### Goal of the exercise
Print every one of the following lines word for word, keeping their order from first to last.

### Supplied information

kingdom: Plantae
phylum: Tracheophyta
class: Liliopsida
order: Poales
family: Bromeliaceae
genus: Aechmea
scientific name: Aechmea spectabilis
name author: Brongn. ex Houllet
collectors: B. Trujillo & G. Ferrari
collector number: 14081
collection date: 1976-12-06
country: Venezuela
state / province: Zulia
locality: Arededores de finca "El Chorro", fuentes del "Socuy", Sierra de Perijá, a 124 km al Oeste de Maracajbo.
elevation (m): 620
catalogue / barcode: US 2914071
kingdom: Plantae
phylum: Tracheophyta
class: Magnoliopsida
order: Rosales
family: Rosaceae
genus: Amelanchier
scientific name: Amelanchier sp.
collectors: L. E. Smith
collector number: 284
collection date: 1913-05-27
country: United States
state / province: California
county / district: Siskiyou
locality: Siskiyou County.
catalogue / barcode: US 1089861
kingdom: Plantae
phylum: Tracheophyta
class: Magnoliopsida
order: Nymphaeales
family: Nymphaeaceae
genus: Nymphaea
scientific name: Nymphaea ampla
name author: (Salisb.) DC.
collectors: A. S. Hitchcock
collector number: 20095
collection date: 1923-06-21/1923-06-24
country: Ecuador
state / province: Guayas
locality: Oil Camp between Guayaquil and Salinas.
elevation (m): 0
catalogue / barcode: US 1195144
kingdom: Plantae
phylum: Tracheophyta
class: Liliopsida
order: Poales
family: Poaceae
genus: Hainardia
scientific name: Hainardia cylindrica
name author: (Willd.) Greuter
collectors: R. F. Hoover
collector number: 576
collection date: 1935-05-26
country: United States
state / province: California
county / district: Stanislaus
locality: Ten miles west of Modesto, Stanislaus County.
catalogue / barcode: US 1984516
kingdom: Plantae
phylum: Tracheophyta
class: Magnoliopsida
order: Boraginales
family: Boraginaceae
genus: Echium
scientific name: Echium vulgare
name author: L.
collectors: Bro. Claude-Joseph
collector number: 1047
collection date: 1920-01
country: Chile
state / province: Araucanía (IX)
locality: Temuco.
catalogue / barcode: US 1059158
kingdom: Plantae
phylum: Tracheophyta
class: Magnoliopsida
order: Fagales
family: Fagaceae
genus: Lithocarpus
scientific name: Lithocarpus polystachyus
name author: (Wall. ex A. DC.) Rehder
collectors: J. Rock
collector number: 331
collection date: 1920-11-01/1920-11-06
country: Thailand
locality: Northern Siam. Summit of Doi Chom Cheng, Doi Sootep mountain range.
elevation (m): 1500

### Written answer
kingdom: Plantae
phylum: Tracheophyta
class: Liliopsida
order: Poales
family: Bromeliaceae
genus: Aechmea
scientific name: Aechmea spectabilis
name author: Brongn. ex Houllet
collectors: B. Trujillo & G. Ferrari
collector number: 14081
collection date: 1976-12-06
country: Venezuela
state / province: Zulia
locality: Arededores de finca "El Chorro", fuentes del "Socuy", Sierra de Perijá, a 124 km al Oeste de Maracajbo.
elevation (m): 620
catalogue / barcode: US 2914071
kingdom: Plantae
phylum: Tracheophyta
class: Magnoliopsida
order: Rosales
family: Rosaceae
genus: Amelanchier
scientific name: Amelanchier sp.
collectors: L. E. Smith
collector number: 284
collection date: 1913-05-27
country: United States
state / province: California
county / district: Siskiyou
locality: Siskiyou County.
catalogue / barcode: US 1089861
kingdom: Plantae
phylum: Tracheophyta
class: Magnoliopsida
order: Nymphaeales
family: Nymphaeaceae
genus: Nymphaea
scientific name: Nymphaea ampla
name author: (Salisb.) DC.
collectors: A. S. Hitchcock
collector number: 20095
collection date: 1923-06-21/1923-06-24
country: Ecuador
state / province: Guayas
locality: Oil Camp between Guayaquil and Salinas.
elevation (m): 0
catalogue / barcode: US 1195144
kingdom: Plantae
phylum: Tracheophyta
class: Liliopsida
order: Poales
family: Poaceae
genus: Hainardia
scientific name: Hainardia cylindrica
name author: (Willd.) Greuter
collectors: R. F. Hoover
collector number: 576
collection date: 1935-05-26
country: United States
state / province: California
county / district: Stanislaus
locality: Ten miles west of Modesto, Stanislaus County.
catalogue / barcode: US 1984516
kingdom: Plantae
phylum: Tracheophyta
class: Magnoliopsida
order: Boraginales
family: Boraginaceae
genus: Echium
scientific name: Echium vulgare
name author: L.
collectors: Bro. Claude-Joseph
collector number: 1047
collection date: 1920-01
country: Chile
state / province: Araucanía (IX)
locality: Temuco.
catalogue / barcode: US 1059158
kingdom: Plantae
phylum: Tracheophyta
class: Magnoliopsida
order: Fagales
family: Fagaceae
genus: Lithocarpus
scientific name: Lithocarpus polystachyus
name author: (Wall. ex A. DC.) Rehder
collectors: J. Rock
collector number: 331
collection date: 1920-11-01/1920-11-06
country: Thailand
locality: Northern Siam. Summit of Doi Chom Cheng, Doi Sootep mountain range.
elevation (m): 1500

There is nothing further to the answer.